Ils allaient. À pas lourds, comme ceux d'un homme ivre,
Ils foulaient la broussaille aux murmures légers,
Et faisaient en leur marche à l'appel des bergers
Tinter sous leurs cous bruns leurs clochettes de cuivre.

Comme on écoute en rêve un chant de timbres d'or,
J'écoutais, seul, perdu sur le plateau qui fume.
Depuis longtemps déjà, submergés par la brume,
Ils avaient disparu, que j'écoutais encor.

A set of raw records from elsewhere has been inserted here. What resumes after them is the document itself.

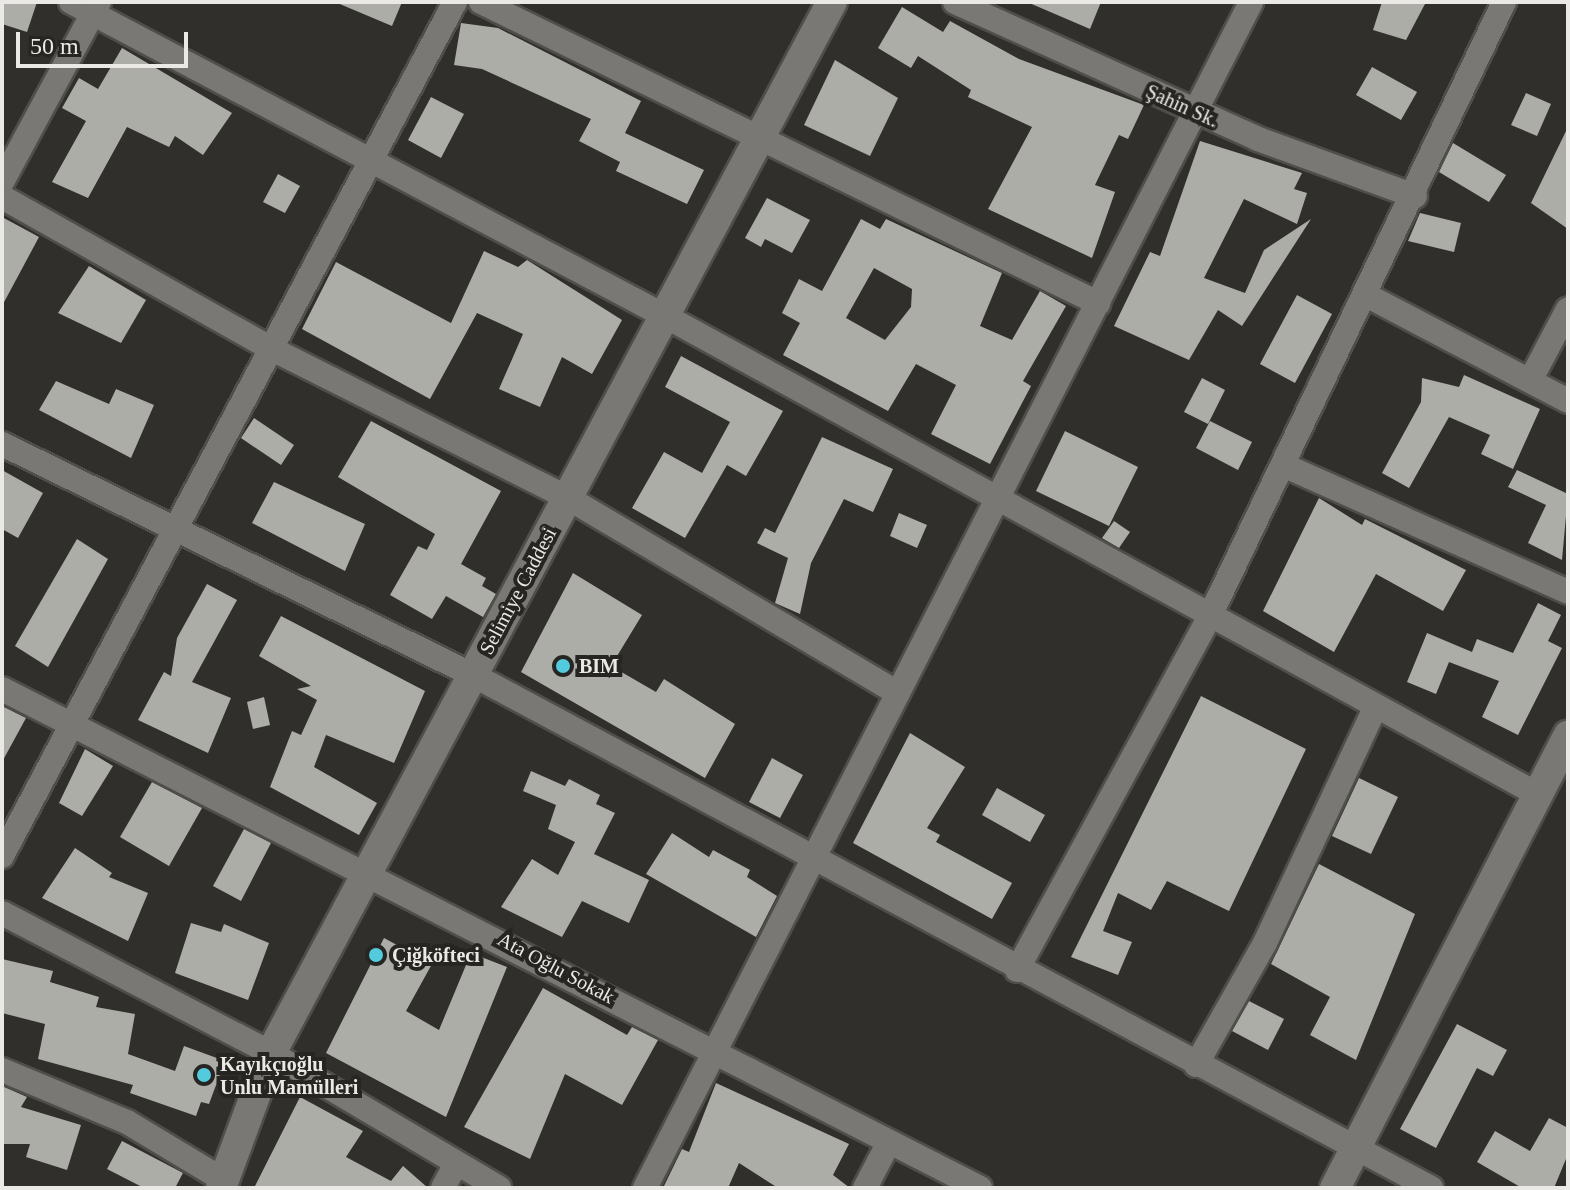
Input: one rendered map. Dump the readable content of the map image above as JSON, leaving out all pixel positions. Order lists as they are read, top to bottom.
{
  "streets": {
    "street": ["Şahin Sk.", "Selimiye Caddesi", "Ata Oğlu Sokak"]
  },
  "crossings": [
    ["Selimiye Caddesi", "Ata Oğlu Sokak"]
  ],
  "places": ["BIM", "Çiğköfteci", "Kayıkçıoğlu Unlu Mamülleri"],
  "scale_bar": "50 m"
}
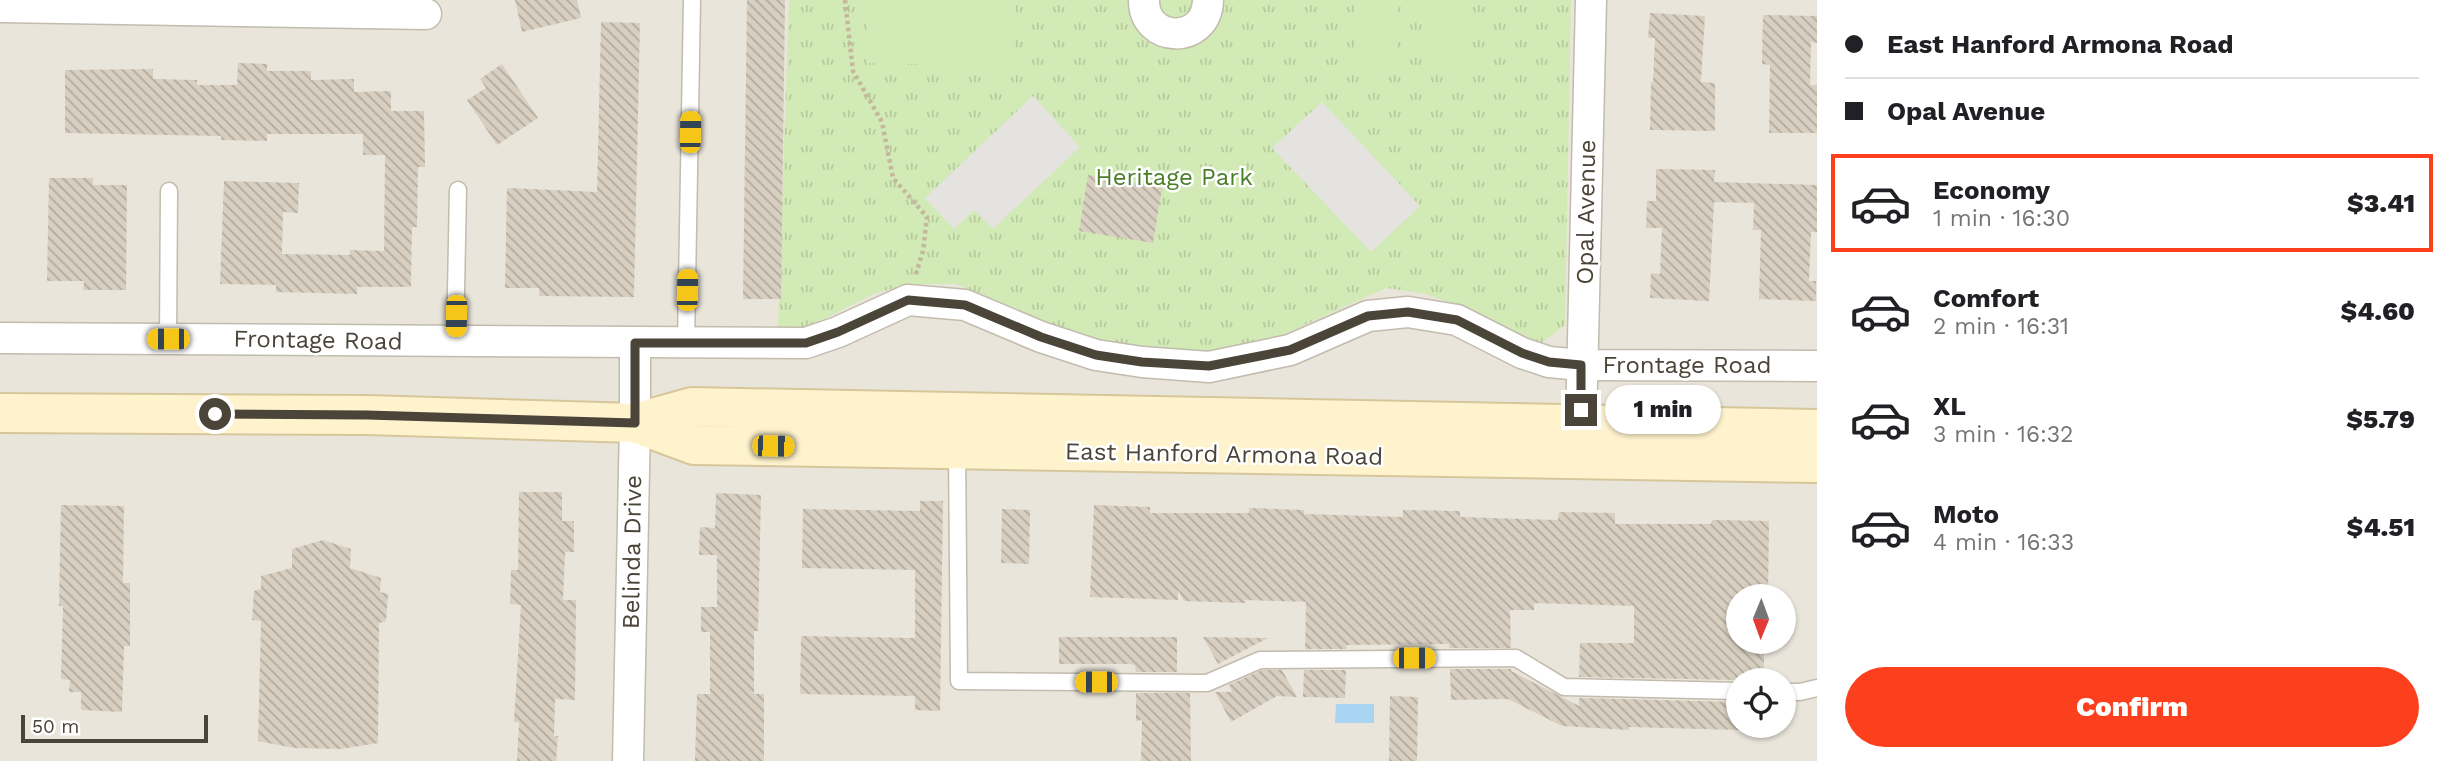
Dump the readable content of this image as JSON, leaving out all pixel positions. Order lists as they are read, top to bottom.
{
  "streets": {
    "main road": ["East Hanford Armona Road"],
    "street": ["Opal Avenue", "Frontage Road", "Belinda Drive"]
  },
  "crossings": [
    ["Opal Avenue", "Frontage Road"],
    ["Opal Avenue", "East Hanford Armona Road"],
    ["Frontage Road", "Belinda Drive"],
    ["East Hanford Armona Road", "Belinda Drive"]
  ],
  "parks": ["Heritage Park"],
  "scale_bar": "50 m",
  "north": "bottom",
  "page": {
    "banner": ["East Hanford Armona Road", "Opal Avenue"],
    "list": [
      {
        "name": "Economy",
        "note": "1 min · 16:30",
        "value": "$3.41"
      },
      {
        "name": "Comfort",
        "note": "2 min · 16:31",
        "value": "$4.60"
      },
      {
        "name": "XL",
        "note": "3 min · 16:32",
        "value": "$5.79"
      },
      {
        "name": "Moto",
        "note": "4 min · 16:33",
        "value": "$4.51"
      }
    ],
    "bubble": "1 min",
    "buttons": "Confirm",
    "scale": "50 m"
  }
}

À votre aspect, ô boeufs si puissants et si mornes !
Qui, sans vouloir, sonniez votre servage en choeur,
Une amère tristesse avait serré mon coeur,
Boeufs résignés, songeurs oublieux de vos cornes !

Vos grelots me parlaient ; et, comme un criminel,
Il me sembla, prêtant l'oreille aux rumeurs saintes
Du soir, entendre en moi se fondre aussi les plaintes
Que tous les opprimés poussaient vers l'éternel.

D'autres troupeaux venaient les rejoindre aux vallées ;
Et l'horizon s'emplit de ces clairs tintements
Qui se multipliaient comme les ralliements
Des douleurs d'ici-bas à la fois révélées.